Spätestens seit dem 2005 veröffentlichten Buch „Hitlers Bombe“ des Berliner Historikers Rainer Karlsch ist bekannt, dass es auf vielen Ebenen in Hitlers Deutschland Bestrebungen gab, die Bombe zu bauen. Die Grundlage dafür lieferte Otto Hahns Entdeckung der Kernspaltung 1938. In Deutschland hatte das Heereswaffenamt schon 1939 den „Uranverein“ mit zahlreichen namhaften Kernphysikern gegründet. Darunter war der Leipziger Professor Werner Heisenberg und Carl Friedrich von Weizsäcker, der Bruder des späteren Bundespräsidenten Richard von Weizsäcker.
Panzer und Loks
Weder diese Wissenschaftler noch die Fachleute der großen Firmen wie Siemens oder auch Henschel sind über Vorüberlegungen und überschaubare Experiment hinausgekommen. Es habe weder einen funktionierenden deutschen Atomreaktor noch Atomwaffentests gegeben, stellte der renommierte Wissenschaftshistoriker Armin Herrmann in einem Spiegel-Interview fest.
Chef abgesetzt

Auch bei Henschel ist es bei dem Dossier geblieben. Die Kosten für Experimente als Vorstufe zum Bau einer Atombombe werden zwar mit zehn Millionen Reichsmark konkret angegeben. Als Firmenchef Oscar R. Henschel 1942 von der NS-Gauleitung abgesetzt wurde, war davon aber längst keine Rede mehr. Bei Henschel konzentrierte man sich auf die konventionelle Rüstung. Hier wurden unter anderem tausende von Panzern, Flugabwehrraketen, Kampfflugzeuge (in Berlin), Lokomotiven und Lkw für den Nachschub an die Front hergestellt. Jeder zehnte Flugzeugmotor in Nazi-Deutschland kam aus dem Werk in Altenbauna.
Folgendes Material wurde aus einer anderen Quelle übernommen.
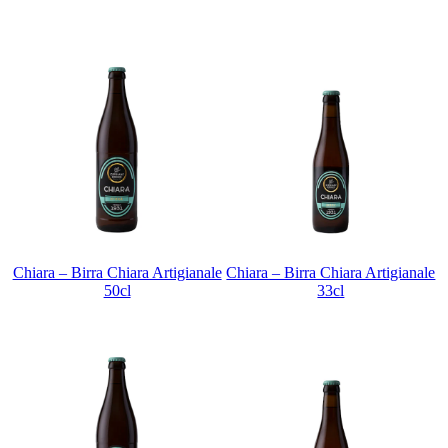
Chiara – Birra Chiara Artigianale
Chiara – Birra Chiara Artigianale
50cl
33cl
Darüber, was der Einsatz der Atomenergie bedeuten würde, waren sich die Verfasser des Henschel-Dossiers erschreckend klar. „Geradezu phantastische Auswirkungen hat die neue Energiegewinnungsart für die Probleme der Rüstung“, ist dort unzweideutig zu lesen. Von Skrupeln ist keine Rede.